Sabah uyandığım da bana sarılı bir el hisettim,ne ara uyumuştum ben ?
Bu elin sahibi Ediz'di.
Tabii ya başka kim olabilir ki ? Öyle güzel uyuyordu ki,o kadar masum ki. Yeni doğmuş bir bebek gibi...

Günahsız biri gibi,hayatın ne olduğunu bilmeyen biri gibi. Yaşamı tatmayan biri gibi...
Ben böyle düşünürken dalmış gitmiştim,kulağıma çarpan sıcak nefes ve sesle korkmuştum.

"Ne o ? Çok mu tatlıyım ?"
Evet demek istiyordum ama utanıyordum.
"Şey olabilir,galiba.Ihmm. Yani evet." Galiba evet demiştim. Duyduğum kahkahayla kalbim ard arda çarptı Allah'ım bu ne güzel bir gülüş...

Gamzesi,o kadar çok dokunmak istiyordum ki ellemek mıncırmak o kadar çok istiyordum ki.

Gamzesinden öpesim gelmişti,kokusunu doya doya içime çekesim.

Sarılıp hiç bırakmayasım vardı.  Gülüşü o kadar sıcaktı ki içimi ısıtmıştı,içim cayır cayır yanarken güneş sanki bir adım atmıştı...
Gülerken dudakları o kadar yakışıklı oluyordu ki öpesim geliyordu.

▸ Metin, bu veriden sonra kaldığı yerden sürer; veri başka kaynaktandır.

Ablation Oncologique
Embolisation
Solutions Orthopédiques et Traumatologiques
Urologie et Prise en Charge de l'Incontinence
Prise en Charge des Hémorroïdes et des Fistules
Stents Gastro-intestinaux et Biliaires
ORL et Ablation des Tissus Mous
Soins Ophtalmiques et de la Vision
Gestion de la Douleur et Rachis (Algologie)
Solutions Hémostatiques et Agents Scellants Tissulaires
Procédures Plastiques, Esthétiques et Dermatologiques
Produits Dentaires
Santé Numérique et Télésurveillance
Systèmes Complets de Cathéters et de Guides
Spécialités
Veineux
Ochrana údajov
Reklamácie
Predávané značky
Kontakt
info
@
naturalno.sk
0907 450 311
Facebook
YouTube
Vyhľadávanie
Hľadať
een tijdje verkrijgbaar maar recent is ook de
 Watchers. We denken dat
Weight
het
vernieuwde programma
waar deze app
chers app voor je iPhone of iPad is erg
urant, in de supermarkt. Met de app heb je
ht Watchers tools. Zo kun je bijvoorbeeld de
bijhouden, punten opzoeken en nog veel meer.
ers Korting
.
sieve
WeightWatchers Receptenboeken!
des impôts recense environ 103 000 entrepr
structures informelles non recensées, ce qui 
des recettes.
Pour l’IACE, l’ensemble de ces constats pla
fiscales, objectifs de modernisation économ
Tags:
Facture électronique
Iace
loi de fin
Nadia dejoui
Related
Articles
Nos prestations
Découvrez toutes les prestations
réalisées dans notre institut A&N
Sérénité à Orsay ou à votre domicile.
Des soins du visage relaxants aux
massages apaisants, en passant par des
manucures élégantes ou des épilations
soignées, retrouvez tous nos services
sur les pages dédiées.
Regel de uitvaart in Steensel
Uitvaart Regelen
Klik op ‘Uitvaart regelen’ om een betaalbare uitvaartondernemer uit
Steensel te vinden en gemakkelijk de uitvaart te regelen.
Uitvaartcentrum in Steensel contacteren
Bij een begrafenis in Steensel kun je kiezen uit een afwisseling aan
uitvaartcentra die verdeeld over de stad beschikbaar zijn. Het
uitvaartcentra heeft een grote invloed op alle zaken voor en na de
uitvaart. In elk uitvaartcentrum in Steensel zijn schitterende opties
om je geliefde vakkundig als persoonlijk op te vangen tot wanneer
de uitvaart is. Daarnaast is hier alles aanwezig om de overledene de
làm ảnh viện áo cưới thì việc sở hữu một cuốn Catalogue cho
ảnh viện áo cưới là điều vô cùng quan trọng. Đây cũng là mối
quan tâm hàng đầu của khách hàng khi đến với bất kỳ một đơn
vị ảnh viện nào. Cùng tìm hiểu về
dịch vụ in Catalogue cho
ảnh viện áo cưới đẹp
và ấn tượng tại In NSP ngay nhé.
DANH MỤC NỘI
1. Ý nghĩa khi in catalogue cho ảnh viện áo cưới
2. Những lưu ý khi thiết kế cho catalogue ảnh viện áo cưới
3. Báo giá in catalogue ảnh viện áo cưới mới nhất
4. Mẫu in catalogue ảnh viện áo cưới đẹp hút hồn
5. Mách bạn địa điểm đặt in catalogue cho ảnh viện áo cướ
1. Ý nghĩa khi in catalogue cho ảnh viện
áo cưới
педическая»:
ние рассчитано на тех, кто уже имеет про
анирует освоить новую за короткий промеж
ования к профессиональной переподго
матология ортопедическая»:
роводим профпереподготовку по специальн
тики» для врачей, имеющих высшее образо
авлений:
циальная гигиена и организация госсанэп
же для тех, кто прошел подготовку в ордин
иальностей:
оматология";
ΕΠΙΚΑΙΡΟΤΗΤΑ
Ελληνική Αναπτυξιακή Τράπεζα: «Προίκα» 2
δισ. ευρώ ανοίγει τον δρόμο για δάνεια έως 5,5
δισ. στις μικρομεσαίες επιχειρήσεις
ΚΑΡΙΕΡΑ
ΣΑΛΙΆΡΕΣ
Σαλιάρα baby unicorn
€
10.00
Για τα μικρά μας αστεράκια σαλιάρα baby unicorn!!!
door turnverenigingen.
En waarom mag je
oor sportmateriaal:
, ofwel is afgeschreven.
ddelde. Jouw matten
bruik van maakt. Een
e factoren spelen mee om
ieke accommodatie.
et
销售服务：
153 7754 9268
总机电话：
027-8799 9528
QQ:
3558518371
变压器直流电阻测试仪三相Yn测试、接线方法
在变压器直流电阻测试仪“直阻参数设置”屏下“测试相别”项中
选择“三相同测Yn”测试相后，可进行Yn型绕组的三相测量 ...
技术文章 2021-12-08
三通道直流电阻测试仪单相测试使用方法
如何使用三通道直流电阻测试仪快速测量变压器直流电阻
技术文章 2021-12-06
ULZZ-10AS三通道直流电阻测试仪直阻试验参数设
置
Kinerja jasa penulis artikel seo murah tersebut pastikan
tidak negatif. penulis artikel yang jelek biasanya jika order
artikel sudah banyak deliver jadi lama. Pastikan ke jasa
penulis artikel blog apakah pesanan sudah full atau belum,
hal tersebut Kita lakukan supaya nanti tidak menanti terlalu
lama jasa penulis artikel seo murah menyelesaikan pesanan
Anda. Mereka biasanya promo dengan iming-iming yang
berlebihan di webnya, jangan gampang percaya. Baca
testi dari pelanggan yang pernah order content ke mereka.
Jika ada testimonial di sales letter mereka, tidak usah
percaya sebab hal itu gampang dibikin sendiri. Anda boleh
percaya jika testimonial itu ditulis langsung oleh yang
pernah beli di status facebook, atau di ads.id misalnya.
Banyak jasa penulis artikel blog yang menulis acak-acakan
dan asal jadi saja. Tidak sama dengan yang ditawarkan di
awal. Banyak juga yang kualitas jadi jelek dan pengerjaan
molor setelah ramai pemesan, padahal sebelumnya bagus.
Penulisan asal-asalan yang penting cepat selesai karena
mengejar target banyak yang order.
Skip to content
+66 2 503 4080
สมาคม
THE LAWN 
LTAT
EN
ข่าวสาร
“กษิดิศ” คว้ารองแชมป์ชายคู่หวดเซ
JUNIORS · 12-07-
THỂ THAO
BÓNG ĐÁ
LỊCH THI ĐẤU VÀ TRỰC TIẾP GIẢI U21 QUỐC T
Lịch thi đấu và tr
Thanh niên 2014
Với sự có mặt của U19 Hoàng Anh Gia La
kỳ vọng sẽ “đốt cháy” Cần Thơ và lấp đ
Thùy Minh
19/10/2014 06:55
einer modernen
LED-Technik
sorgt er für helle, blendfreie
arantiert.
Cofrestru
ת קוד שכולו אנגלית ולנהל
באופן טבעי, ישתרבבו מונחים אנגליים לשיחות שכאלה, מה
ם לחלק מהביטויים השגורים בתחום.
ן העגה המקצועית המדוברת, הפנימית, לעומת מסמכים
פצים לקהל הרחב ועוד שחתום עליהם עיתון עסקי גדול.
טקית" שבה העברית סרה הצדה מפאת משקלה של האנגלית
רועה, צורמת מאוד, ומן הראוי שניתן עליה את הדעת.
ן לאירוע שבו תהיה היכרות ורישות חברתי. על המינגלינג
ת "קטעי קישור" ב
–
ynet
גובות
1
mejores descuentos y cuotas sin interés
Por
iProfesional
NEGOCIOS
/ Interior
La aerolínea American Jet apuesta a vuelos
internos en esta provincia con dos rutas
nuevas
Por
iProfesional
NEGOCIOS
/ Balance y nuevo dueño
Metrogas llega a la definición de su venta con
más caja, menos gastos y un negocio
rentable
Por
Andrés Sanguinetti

Hey,gülüş biraz yakışıksız olur musun ?

Sahi,biz ne ara böyle uyumuştuk daha da doğrusu ne zaman uyumuştum ?

Dün Gece;
Çığlıklarımla boğuşurken,bir el beni kendine sardı. Gözyaşlarım dinmek bilmiyor,çığlıklarım susmak bilmiyordu. Bir varlığa "O gitti,beni bıraktı." Demek çok delice. Diyemiyorsun,dilin senden bağımsız haraket ediyor.
Bırakıp gitmesine anlam veremiyorsun,inanmıyorsun.

Beni saran el sıkılaşmıştı,sıkıca sarılmıştı. Benim çığlıklarım onun nefesi konuşuyordu...

O kimdi mi ? Tabiki de Ediz'di. Onun kolları için de huzur denen bana yabancı şeyi buluyordum. Gerçekten,hayatın çoğu tarafı bana yabancıydı.

Ediz beni sarmış sarmalamış kucağına almıştı,beni bir yere götürüyordu. Beni yumuşak bir şeyin üstüne bırakınca yatak olduğunu anlamıştım.

Artık boğazlarım ağrımış çığlıklarımı susturmuştum. Dediğim gibi sadece çığlıklarımı susturmuştum gözyaşlarımı değil.
Gözyaşlarım hala akmaktan usanmamış konuşuyordu. Ne kadar da geveze değil mi ? 

Yatakta usulca ağlarken,bir çarşaf örtüldü üzerime ardından bir el sarıldı. O kadar sıcaktı ki cehennem de yanıyormuşum gibiydi.

Çığlıklardan dolayı boğazım acıyor ve Ediz'e çek elini diyemiyordum. O an rahatlığa kapılıp kendimi uykunun kollarına ve Edizin sıcak kucağına bıraktım.

Şimdiki Zaman;
Dün gece aklıma gelince hafif bir sırıtmıştım,boğazlarım acıyordu.
Çığlıklarım boğazlarımı yakmıştı.
Gözlerin ağlamaktan şişmiş,
Saçlarım kuş yuvasını andırıyordu.

Yıllarca Ediz'in kahkahasını izleyebilirdim. O kadar güzel bir gülüş ki bu gören kıskanırdı.
Bitmeye çikolata gibi,sonsuz şarj gibi,sınırsız para gibi, hatta onlardan da güzel...

Kusursuz biriydi o fazla,çok fazla kusursuz. Gamzesi ve gülüşü beni benden alıyordu. Acılarımı hafifletiyor rahatlatıyordu... Beni hayata bağlayan bir maddeydi.

Bu neydi aşk mı ?

Sahi aşk neydi ? Ne demekti ?
Bana aşkı anlat Baba...
O benim beyaz atlı prensimdi fakat aşkı bilmeyen bir özürlüydüm ben.